Descriptive Statistics

Data, Variables, and Values

  • Descriptive Statistics is concerned with summarizing and presenting data.
  • Data are recorded facts, such as census records, economic statistics, seismographic logs and the results of studies, clinical trials, surveys and experiments.
  • A dataset is an organized collection of data, typically arranged as a table with rows (records) and columns.
  • For example
  • The variables of the dataset are: Name, Population (in millions), Area (in thousands of square miles) and GDP (in billions of dollars). The variable Name identifies the entity (country) to which the other variables pertain.
  • The values of the variable Population, for example, are: 1,423, 1,438, 145, and 343. And the values of Area are: 3,601, 1,148, 6,323, and 3,537.

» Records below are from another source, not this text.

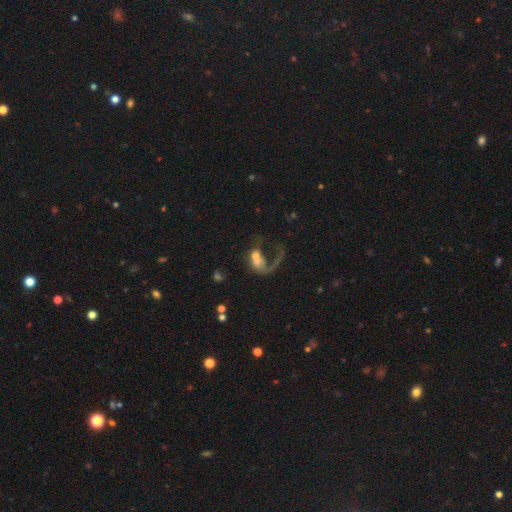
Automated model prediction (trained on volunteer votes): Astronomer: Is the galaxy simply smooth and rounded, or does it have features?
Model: featured or disk — 60%.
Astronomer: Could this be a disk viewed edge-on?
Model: no — 96%.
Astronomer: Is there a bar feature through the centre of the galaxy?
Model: no — 73%.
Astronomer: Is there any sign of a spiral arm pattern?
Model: yes — 65%.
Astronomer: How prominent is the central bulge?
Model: moderate — 38% (runner-up: small, 32%).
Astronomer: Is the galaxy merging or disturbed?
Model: major disturbance — 37% (runner-up: merger, 35%).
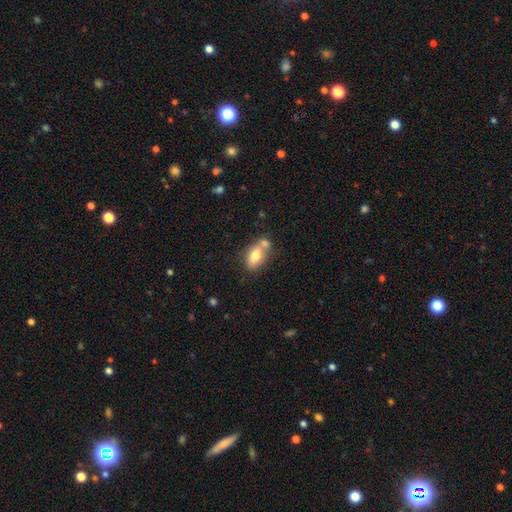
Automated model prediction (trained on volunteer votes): smooth 73%, featured or disk 19%, star or artifact 7%. Down the decision tree: how rounded — in between (86%); merging — none (48%).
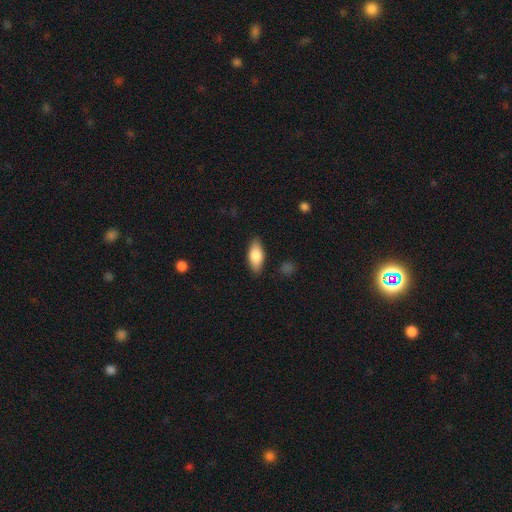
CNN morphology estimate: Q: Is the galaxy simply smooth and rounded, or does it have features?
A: smooth — 79%.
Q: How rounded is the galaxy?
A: in between — 83%.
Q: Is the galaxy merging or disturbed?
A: none — 86%.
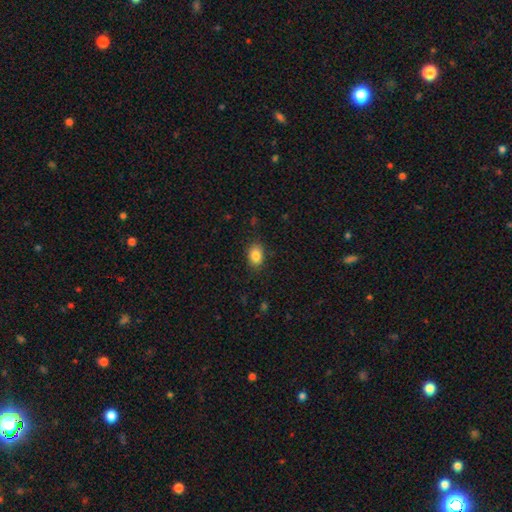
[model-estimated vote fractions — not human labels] This appears to be a smooth galaxy with no disk features (86%) that is in between round and cigar-shaped (79%). Merging: none (85%).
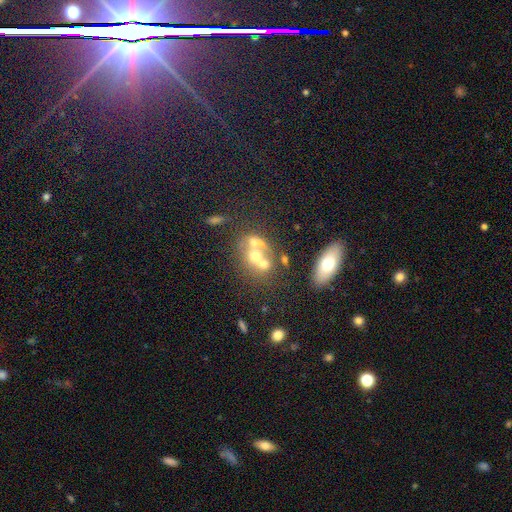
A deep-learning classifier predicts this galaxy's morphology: smooth-or-featured: smooth: 45% | featured or disk: 38% | star or artifact: 17%
  merging: merger: 55% | none: 29% | minor disturbance: 9% | major disturbance: 7%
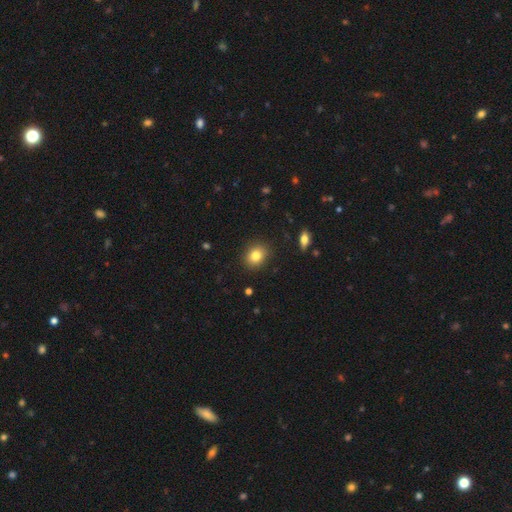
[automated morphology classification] Q: Smooth or featured?
A: smooth (82%); runner-up: star or artifact (10%)
Q: How rounded?
A: round (60%); runner-up: in between (39%)
Q: Merging?
A: none (89%); runner-up: minor disturbance (8%)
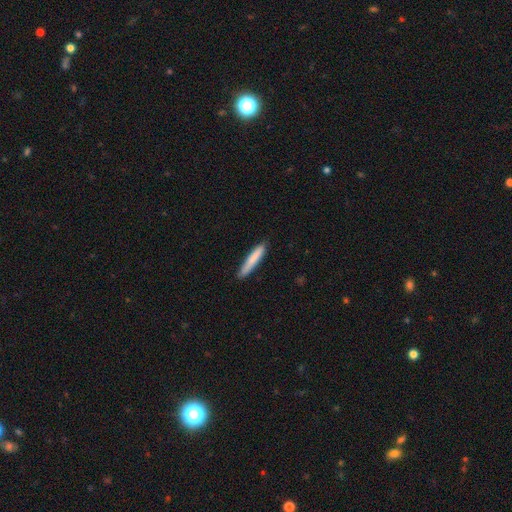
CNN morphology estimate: This is likely a smooth galaxy (79%). How rounded: clearly cigar-shaped (94%). Merging: clearly none (89%).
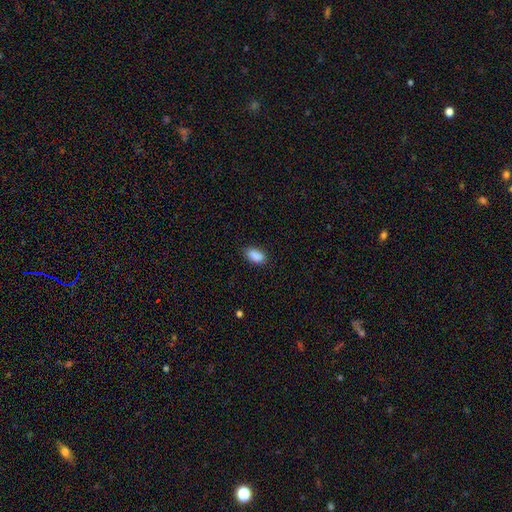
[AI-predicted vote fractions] smooth 89%, star or artifact 8%, featured or disk 3%. Down the decision tree: how rounded — in between (92%); merging — none (81%).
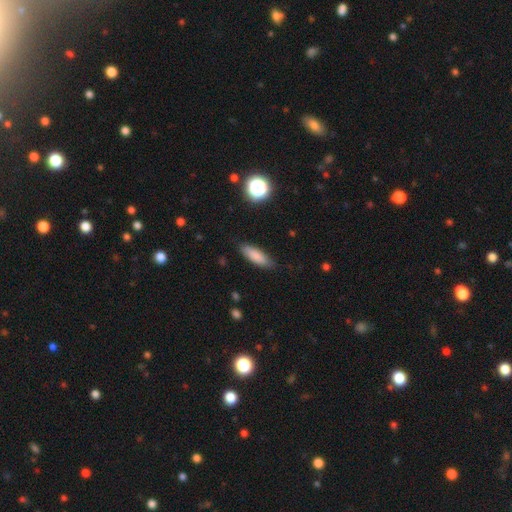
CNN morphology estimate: A smooth galaxy with no disk features (83%) that is in between round and cigar-shaped (54%).

Vote fractions:
- Smooth or featured? smooth: 83% / featured or disk: 9% / star or artifact: 8%
- How rounded? in between: 54% / cigar-shaped: 44% / round: 2%
- Merging? none: 84% / minor disturbance: 12% / major disturbance: 3% / merger: 1%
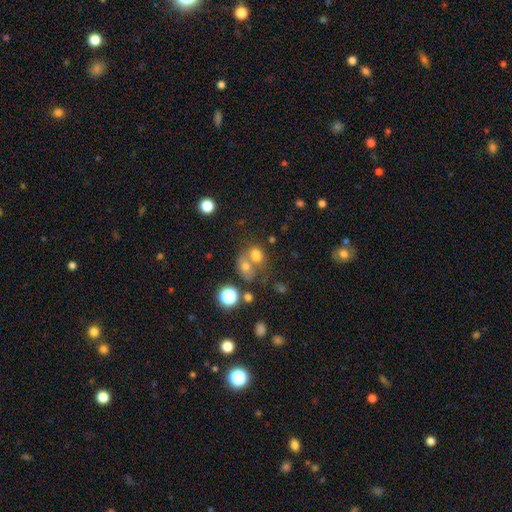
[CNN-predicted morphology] A smooth galaxy with no disk features (69%) that is in between round and cigar-shaped (50%). Merging: merger (52%).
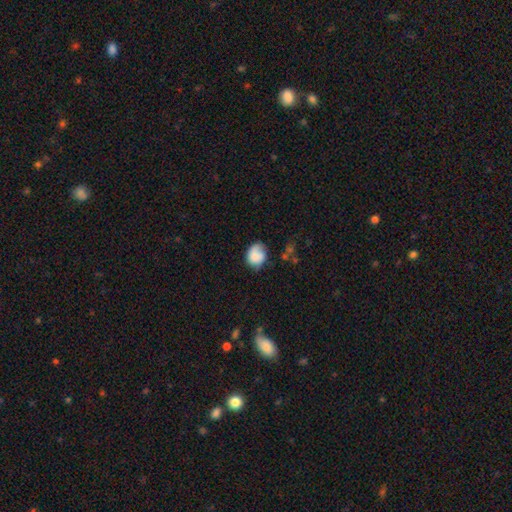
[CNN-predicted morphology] Q: Smooth or featured?
A: smooth (76%); runner-up: featured or disk (16%)
Q: How rounded?
A: round (60%); runner-up: in between (39%)
Q: Merging?
A: none (52%); runner-up: minor disturbance (31%)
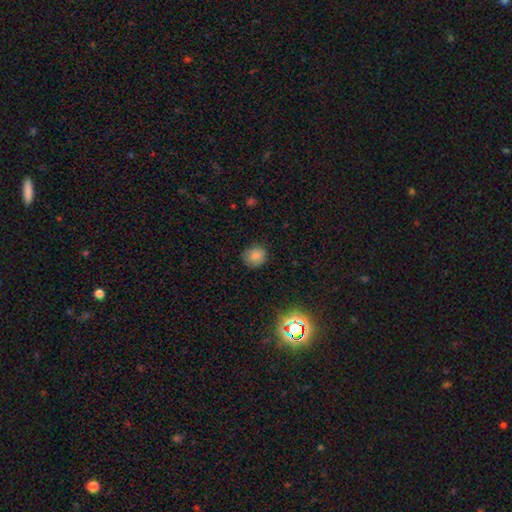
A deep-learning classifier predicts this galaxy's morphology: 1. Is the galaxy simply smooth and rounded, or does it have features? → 81% smooth, 13% star or artifact, 6% featured or disk.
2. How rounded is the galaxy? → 80% round, 19% in between, 1% cigar-shaped.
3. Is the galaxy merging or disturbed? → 81% none, 15% minor disturbance, 3% major disturbance, 1% merger.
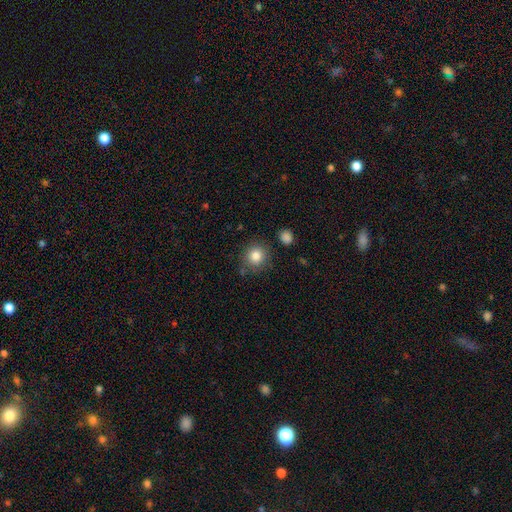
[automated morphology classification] smooth 84%, star or artifact 10%, featured or disk 6%. Down the decision tree: how rounded — round (91%); merging — none (83%).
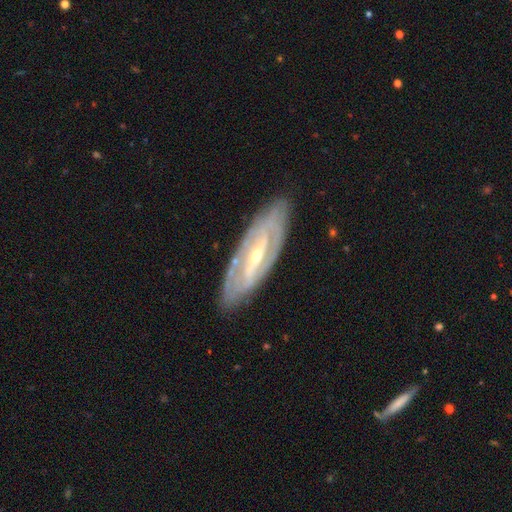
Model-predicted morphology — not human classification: A featured or disk galaxy (84%) with a strong bar (57%), 2 (58%) tight (57%) spiral arms (80%) and a small central bulge (55%).

Vote fractions:
- Smooth or featured? featured or disk: 84% / smooth: 11% / star or artifact: 5%
- Edge-on disk? no: 81% / yes: 19%
- Bar? strong: 57% / weak: 29% / no: 14%
- Spiral arms? yes: 80% / no: 20%
- Spiral winding? tight: 57% / medium: 31% / loose: 12%
- Spiral arm count? 2: 58% / can't tell: 29% / 3: 5% / 1: 3% / 4: 3% / more than 4: 2%
- Bulge size? small: 55% / moderate: 41% / large: 2% / none: 1% / dominant: 1%
- Merging? none: 84% / minor disturbance: 12% / major disturbance: 3% / merger: 1%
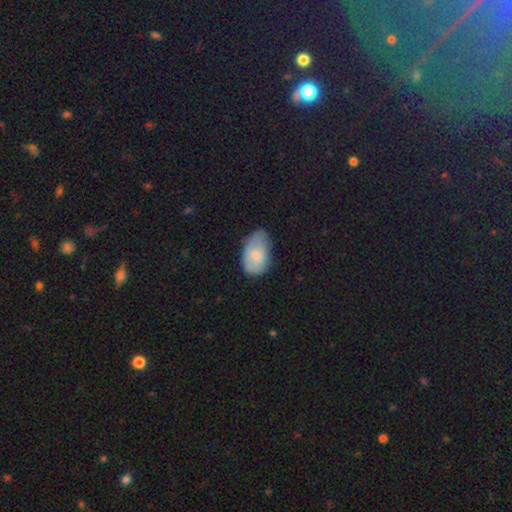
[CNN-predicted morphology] Smooth or featured: smooth — 73% (featured or disk — 20%)
How rounded: in between — 92% (round — 6%)
Merging: none — 55% (minor disturbance — 35%)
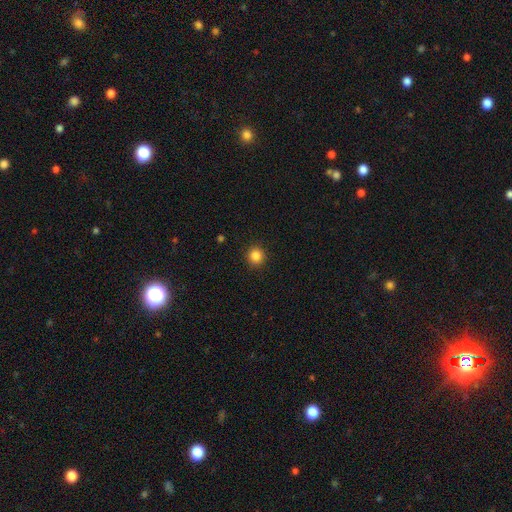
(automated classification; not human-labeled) Q: Smooth or featured?
A: smooth (85%); runner-up: star or artifact (11%)
Q: How rounded?
A: round (94%); runner-up: in between (5%)
Q: Merging?
A: none (93%); runner-up: minor disturbance (5%)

Categorical, Ordinal, Interval, and Ratio Variables

Categorical (Qualitative, Nominal) Variables

  • The values of categorical variables are labels with no meaningful order. For example:
    • Eye color: blue, brown, green
    • Blood type: A, B, AB, O
    • Car brand: Toyota, Ford, Honda
  • Categorical values may be numeric, for example zip codes.  In which case x = y and x ≠ y are meaningful but not  x > y and x < y. 

Ordinal Variables

  • The order of the values of ordinal variables, and only the order, is meaningful. That is,  x > y and x < y are meaningful in addition to x = y and x ≠ y.  But x – y and x + y are meaningless.
  • For example, the values of Education Level might be the numbers 1 to 6 according as:
    • 1 = No high school diploma
    • 2 = High school diploma or GED.
    • 3 = Some college credits earned but no degree.
    • 4 = Associate degree
    • 5 = Bachelor’s Degree
    • 6 = Master’s, doctorate, or professional degree
  • Suppose Amy has educational level x and Mike educational level y. Then:
    • If x > y, Amy has had more formal education than Mike.
  • But what does 5 – 4 = 2 – 1 mean? That the difference in education level between having a bachelor degree and having an associate degree equals the difference in educational level between having and not having a high school diploma.

Interval Variables

  • The values of interval variables have equal intervals as well as meaningful order. That is, x – y and x + y are meaningful in addition to x > y and x < y.  But x / y is not meaningful.
  • Consider year-of-birth. Suppose Amy is born in year x and Mike in year y. Then:
    • If x > y, Amy is younger than Mike.
    • If x – y = 2, Amy is two years younger than Mike.
    • But x / y = 2 does not mean that Amy is twice as old as Mike.
  • Other examples of interval variables are temperature in Fahrenheit or Celsius, IQ scores, and dates.

Ratio Variables

  • The values of ratio variables, like those of interval variables, have equal intervals and meaningful order. They also have meaningful ratios and a “true zero,” denoting a complete lack of the variable.
  • Consider a person’s age in years.  Suppose Amy is x years of age and Mike is y years of age. Then:
    • If x > y, Amy is older than Mike.
    • If x – y = 2, Amy is two years older than Mike.
    • If x / y = 2, Amy is twice as old as Mike. (Meaningful Ratio)
    • If x = 1, Amy is one year old.
    • If x = 1/365, Amy is one day old. (Meaningful Ratio)
    • If x = 0 Amy has no age. (True Zero).
  • Other examples are: weight, height, income, distance, duration of time, and temperature in Kelvin.